PROBLEM REQUIREMENTS:
Here are some records; return them all exactly.

THE DATA:
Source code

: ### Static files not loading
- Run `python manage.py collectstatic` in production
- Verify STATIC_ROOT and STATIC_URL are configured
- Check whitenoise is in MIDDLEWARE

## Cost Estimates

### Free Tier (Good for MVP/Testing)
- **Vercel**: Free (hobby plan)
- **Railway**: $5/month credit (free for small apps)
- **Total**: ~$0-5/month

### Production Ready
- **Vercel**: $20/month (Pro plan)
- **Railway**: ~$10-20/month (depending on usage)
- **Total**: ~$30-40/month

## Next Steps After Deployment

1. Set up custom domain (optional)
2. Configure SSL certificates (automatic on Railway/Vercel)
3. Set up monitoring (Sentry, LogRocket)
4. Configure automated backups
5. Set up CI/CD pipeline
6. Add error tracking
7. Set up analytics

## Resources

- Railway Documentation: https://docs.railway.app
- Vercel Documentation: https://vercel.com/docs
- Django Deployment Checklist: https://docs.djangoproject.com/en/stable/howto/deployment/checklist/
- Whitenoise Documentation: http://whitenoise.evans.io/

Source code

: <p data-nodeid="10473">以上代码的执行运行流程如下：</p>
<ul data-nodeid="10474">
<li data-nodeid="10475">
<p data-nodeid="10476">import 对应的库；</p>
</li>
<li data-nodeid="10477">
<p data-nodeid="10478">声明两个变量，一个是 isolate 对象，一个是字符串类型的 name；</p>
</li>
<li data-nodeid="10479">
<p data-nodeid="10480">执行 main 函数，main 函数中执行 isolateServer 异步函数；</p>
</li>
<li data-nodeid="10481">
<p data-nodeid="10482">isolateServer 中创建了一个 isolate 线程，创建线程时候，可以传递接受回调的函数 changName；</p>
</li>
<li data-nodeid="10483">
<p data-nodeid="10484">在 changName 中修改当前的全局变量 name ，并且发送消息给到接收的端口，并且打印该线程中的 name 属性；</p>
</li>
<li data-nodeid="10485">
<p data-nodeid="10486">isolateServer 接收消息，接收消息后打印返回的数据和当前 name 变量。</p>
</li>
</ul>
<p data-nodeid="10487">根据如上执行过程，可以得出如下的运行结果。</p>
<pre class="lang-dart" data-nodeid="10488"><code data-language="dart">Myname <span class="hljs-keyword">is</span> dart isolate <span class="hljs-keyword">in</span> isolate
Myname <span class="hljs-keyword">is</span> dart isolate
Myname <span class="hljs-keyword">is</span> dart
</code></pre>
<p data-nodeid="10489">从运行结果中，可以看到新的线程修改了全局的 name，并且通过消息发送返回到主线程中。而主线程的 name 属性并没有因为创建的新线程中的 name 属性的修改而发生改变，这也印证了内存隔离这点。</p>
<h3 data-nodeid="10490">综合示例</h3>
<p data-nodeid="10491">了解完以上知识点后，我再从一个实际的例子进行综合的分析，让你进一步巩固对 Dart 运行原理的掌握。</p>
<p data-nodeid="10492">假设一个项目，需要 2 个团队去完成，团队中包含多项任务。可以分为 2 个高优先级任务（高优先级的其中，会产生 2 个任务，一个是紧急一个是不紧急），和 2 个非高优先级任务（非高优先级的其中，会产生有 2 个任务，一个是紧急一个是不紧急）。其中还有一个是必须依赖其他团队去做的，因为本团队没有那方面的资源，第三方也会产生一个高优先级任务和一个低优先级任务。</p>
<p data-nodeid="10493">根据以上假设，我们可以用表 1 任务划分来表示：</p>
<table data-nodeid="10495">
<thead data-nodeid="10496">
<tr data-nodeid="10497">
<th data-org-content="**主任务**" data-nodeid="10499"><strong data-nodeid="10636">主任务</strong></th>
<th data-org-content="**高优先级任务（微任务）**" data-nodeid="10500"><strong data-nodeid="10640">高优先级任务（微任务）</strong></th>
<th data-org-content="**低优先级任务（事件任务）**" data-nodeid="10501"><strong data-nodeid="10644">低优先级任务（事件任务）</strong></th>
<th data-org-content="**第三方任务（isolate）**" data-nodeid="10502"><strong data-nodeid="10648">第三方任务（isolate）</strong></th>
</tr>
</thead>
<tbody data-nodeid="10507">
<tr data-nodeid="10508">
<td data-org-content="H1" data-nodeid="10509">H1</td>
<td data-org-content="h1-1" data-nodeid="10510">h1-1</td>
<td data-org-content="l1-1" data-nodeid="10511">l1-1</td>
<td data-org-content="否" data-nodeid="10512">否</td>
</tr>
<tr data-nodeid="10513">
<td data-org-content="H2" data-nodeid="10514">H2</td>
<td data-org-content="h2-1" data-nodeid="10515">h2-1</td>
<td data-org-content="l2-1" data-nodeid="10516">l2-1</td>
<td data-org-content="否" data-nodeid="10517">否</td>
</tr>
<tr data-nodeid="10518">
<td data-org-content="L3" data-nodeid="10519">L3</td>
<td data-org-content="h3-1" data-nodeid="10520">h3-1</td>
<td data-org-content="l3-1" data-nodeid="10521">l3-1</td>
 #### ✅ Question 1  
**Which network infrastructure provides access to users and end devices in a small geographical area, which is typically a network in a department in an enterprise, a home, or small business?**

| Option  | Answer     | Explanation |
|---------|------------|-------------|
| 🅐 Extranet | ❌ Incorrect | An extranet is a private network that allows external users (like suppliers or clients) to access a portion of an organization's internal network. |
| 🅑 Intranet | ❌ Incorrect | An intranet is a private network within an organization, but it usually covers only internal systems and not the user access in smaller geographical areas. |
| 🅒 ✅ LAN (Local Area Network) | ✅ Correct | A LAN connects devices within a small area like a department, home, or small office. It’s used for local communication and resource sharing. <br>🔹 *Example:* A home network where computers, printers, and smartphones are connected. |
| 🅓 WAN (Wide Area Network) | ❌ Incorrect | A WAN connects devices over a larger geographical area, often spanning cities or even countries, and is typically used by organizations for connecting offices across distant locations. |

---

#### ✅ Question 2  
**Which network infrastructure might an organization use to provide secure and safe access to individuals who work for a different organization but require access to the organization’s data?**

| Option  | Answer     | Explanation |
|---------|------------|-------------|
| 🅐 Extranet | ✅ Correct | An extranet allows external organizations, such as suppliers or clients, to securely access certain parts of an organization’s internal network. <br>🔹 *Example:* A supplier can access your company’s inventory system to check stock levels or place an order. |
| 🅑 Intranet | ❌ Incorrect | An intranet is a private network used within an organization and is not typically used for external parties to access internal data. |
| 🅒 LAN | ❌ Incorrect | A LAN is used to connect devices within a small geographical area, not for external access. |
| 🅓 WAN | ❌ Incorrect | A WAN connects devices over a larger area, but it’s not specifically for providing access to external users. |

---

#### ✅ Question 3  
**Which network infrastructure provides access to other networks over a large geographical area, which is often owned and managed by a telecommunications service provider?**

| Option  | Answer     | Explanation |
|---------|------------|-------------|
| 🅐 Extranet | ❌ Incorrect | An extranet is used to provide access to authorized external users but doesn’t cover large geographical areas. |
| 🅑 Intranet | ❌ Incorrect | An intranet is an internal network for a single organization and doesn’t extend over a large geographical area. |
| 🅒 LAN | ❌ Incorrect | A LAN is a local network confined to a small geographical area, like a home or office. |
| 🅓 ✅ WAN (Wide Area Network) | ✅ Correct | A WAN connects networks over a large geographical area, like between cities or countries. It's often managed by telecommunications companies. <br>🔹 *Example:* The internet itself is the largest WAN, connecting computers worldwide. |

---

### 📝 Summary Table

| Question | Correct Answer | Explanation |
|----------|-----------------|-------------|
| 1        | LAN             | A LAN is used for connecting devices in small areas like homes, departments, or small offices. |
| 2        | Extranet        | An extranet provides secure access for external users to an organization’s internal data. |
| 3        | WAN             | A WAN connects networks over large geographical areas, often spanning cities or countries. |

TASK OUTPUT:
Source code

: ### Static files not loading
- Run `python manage.py collectstatic` in production
- Verify STATIC_ROOT and STATIC_URL are configured
- Check whitenoise is in MIDDLEWARE

## Cost Estimates

### Free Tier (Good for MVP/Testing)
- **Vercel**: Free (hobby plan)
- **Railway**: $5/month credit (free for small apps)
- **Total**: ~$0-5/month

### Production Ready
- **Vercel**: $20/month (Pro plan)
- **Railway**: ~$10-20/month (depending on usage)
- **Total**: ~$30-40/month

## Next Steps After Deployment

1. Set up custom domain (optional)
2. Configure SSL certificates (automatic on Railway/Vercel)
3. Set up monitoring (Sentry, LogRocket)
4. Configure automated backups
5. Set up CI/CD pipeline
6. Add error tracking
7. Set up analytics

## Resources

- Railway Documentation: https://docs.railway.app
- Vercel Documentation: https://vercel.com/docs
- Django Deployment Checklist: https://docs.djangoproject.com/en/stable/howto/deployment/checklist/
- Whitenoise Documentation: http://whitenoise.evans.io/

Source code

: <p data-nodeid="10473">以上代码的执行运行流程如下：</p>
<ul data-nodeid="10474">
<li data-nodeid="10475">
<p data-nodeid="10476">import 对应的库；</p>
</li>
<li data-nodeid="10477">
<p data-nodeid="10478">声明两个变量，一个是 isolate 对象，一个是字符串类型的 name；</p>
</li>
<li data-nodeid="10479">
<p data-nodeid="10480">执行 main 函数，main 函数中执行 isolateServer 异步函数；</p>
</li>
<li data-nodeid="10481">
<p data-nodeid="10482">isolateServer 中创建了一个 isolate 线程，创建线程时候，可以传递接受回调的函数 changName；</p>
</li>
<li data-nodeid="10483">
<p data-nodeid="10484">在 changName 中修改当前的全局变量 name ，并且发送消息给到接收的端口，并且打印该线程中的 name 属性；</p>
</li>
<li data-nodeid="10485">
<p data-nodeid="10486">isolateServer 接收消息，接收消息后打印返回的数据和当前 name 变量。</p>
</li>
</ul>
<p data-nodeid="10487">根据如上执行过程，可以得出如下的运行结果。</p>
<pre class="lang-dart" data-nodeid="10488"><code data-language="dart">Myname <span class="hljs-keyword">is</span> dart isolate <span class="hljs-keyword">in</span> isolate
Myname <span class="hljs-keyword">is</span> dart isolate
Myname <span class="hljs-keyword">is</span> dart
</code></pre>
<p data-nodeid="10489">从运行结果中，可以看到新的线程修改了全局的 name，并且通过消息发送返回到主线程中。而主线程的 name 属性并没有因为创建的新线程中的 name 属性的修改而发生改变，这也印证了内存隔离这点。</p>
<h3 data-nodeid="10490">综合示例</h3>
<p data-nodeid="10491">了解完以上知识点后，我再从一个实际的例子进行综合的分析，让你进一步巩固对 Dart 运行原理的掌握。</p>
<p data-nodeid="10492">假设一个项目，需要 2 个团队去完成，团队中包含多项任务。可以分为 2 个高优先级任务（高优先级的其中，会产生 2 个任务，一个是紧急一个是不紧急），和 2 个非高优先级任务（非高优先级的其中，会产生有 2 个任务，一个是紧急一个是不紧急）。其中还有一个是必须依赖其他团队去做的，因为本团队没有那方面的资源，第三方也会产生一个高优先级任务和一个低优先级任务。</p>
<p data-nodeid="10493">根据以上假设，我们可以用表 1 任务划分来表示：</p>
<table data-nodeid="10495">
<thead data-nodeid="10496">
<tr data-nodeid="10497">
<th data-org-content="**主任务**" data-nodeid="10499"><strong data-nodeid="10636">主任务</strong></th>
<th data-org-content="**高优先级任务（微任务）**" data-nodeid="10500"><strong data-nodeid="10640">高优先级任务（微任务）</strong></th>
<th data-org-content="**低优先级任务（事件任务）**" data-nodeid="10501"><strong data-nodeid="10644">低优先级任务（事件任务）</strong></th>
<th data-org-content="**第三方任务（isolate）**" data-nodeid="10502"><strong data-nodeid="10648">第三方任务（isolate）</strong></th>
</tr>
</thead>
<tbody data-nodeid="10507">
<tr data-nodeid="10508">
<td data-org-content="H1" data-nodeid="10509">H1</td>
<td data-org-content="h1-1" data-nodeid="10510">h1-1</td>
<td data-org-content="l1-1" data-nodeid="10511">l1-1</td>
<td data-org-content="否" data-nodeid="10512">否</td>
</tr>
<tr data-nodeid="10513">
<td data-org-content="H2" data-nodeid="10514">H2</td>
<td data-org-content="h2-1" data-nodeid="10515">h2-1</td>
<td data-org-content="l2-1" data-nodeid="10516">l2-1</td>
<td data-org-content="否" data-nodeid="10517">否</td>
</tr>
<tr data-nodeid="10518">
<td data-org-content="L3" data-nodeid="10519">L3</td>
<td data-org-content="h3-1" data-nodeid="10520">h3-1</td>
<td data-org-content="l3-1" data-nodeid="10521">l3-1</td>
 #### ✅ Question 1  
**Which network infrastructure provides access to users and end devices in a small geographical area, which is typically a network in a department in an enterprise, a home, or small business?**

| Option  | Answer     | Explanation |
|---------|------------|-------------|
| 🅐 Extranet | ❌ Incorrect | An extranet is a private network that allows external users (like suppliers or clients) to access a portion of an organization's internal network. |
| 🅑 Intranet | ❌ Incorrect | An intranet is a private network within an organization, but it usually covers only internal systems and not the user access in smaller geographical areas. |
| 🅒 ✅ LAN (Local Area Network) | ✅ Correct | A LAN connects devices within a small area like a department, home, or small office. It’s used for local communication and resource sharing. <br>🔹 *Example:* A home network where computers, printers, and smartphones are connected. |
| 🅓 WAN (Wide Area Network) | ❌ Incorrect | A WAN connects devices over a larger geographical area, often spanning cities or even countries, and is typically used by organizations for connecting offices across distant locations. |

---

#### ✅ Question 2  
**Which network infrastructure might an organization use to provide secure and safe access to individuals who work for a different organization but require access to the organization’s data?**

| Option  | Answer     | Explanation |
|---------|------------|-------------|
| 🅐 Extranet | ✅ Correct | An extranet allows external organizations, such as suppliers or clients, to securely access certain parts of an organization’s internal network. <br>🔹 *Example:* A supplier can access your company’s inventory system to check stock levels or place an order. |
| 🅑 Intranet | ❌ Incorrect | An intranet is a private network used within an organization and is not typically used for external parties to access internal data. |
| 🅒 LAN | ❌ Incorrect | A LAN is used to connect devices within a small geographical area, not for external access. |
| 🅓 WAN | ❌ Incorrect | A WAN connects devices over a larger area, but it’s not specifically for providing access to external users. |

---

#### ✅ Question 3  
**Which network infrastructure provides access to other networks over a large geographical area, which is often owned and managed by a telecommunications service provider?**

| Option  | Answer     | Explanation |
|---------|------------|-------------|
| 🅐 Extranet | ❌ Incorrect | An extranet is used to provide access to authorized external users but doesn’t cover large geographical areas. |
| 🅑 Intranet | ❌ Incorrect | An intranet is an internal network for a single organization and doesn’t extend over a large geographical area. |
| 🅒 LAN | ❌ Incorrect | A LAN is a local network confined to a small geographical area, like a home or office. |
| 🅓 ✅ WAN (Wide Area Network) | ✅ Correct | A WAN connects networks over a large geographical area, like between cities or countries. It's often managed by telecommunications companies. <br>🔹 *Example:* The internet itself is the largest WAN, connecting computers worldwide. |

---

### 📝 Summary Table

| Question | Correct Answer | Explanation |
|----------|-----------------|-------------|
| 1        | LAN             | A LAN is used for connecting devices in small areas like homes, departments, or small offices. |
| 2        | Extranet        | An extranet provides secure access for external users to an organization’s internal data. |
| 3        | WAN             | A WAN connects networks over large geographical areas, often spanning cities or countries. |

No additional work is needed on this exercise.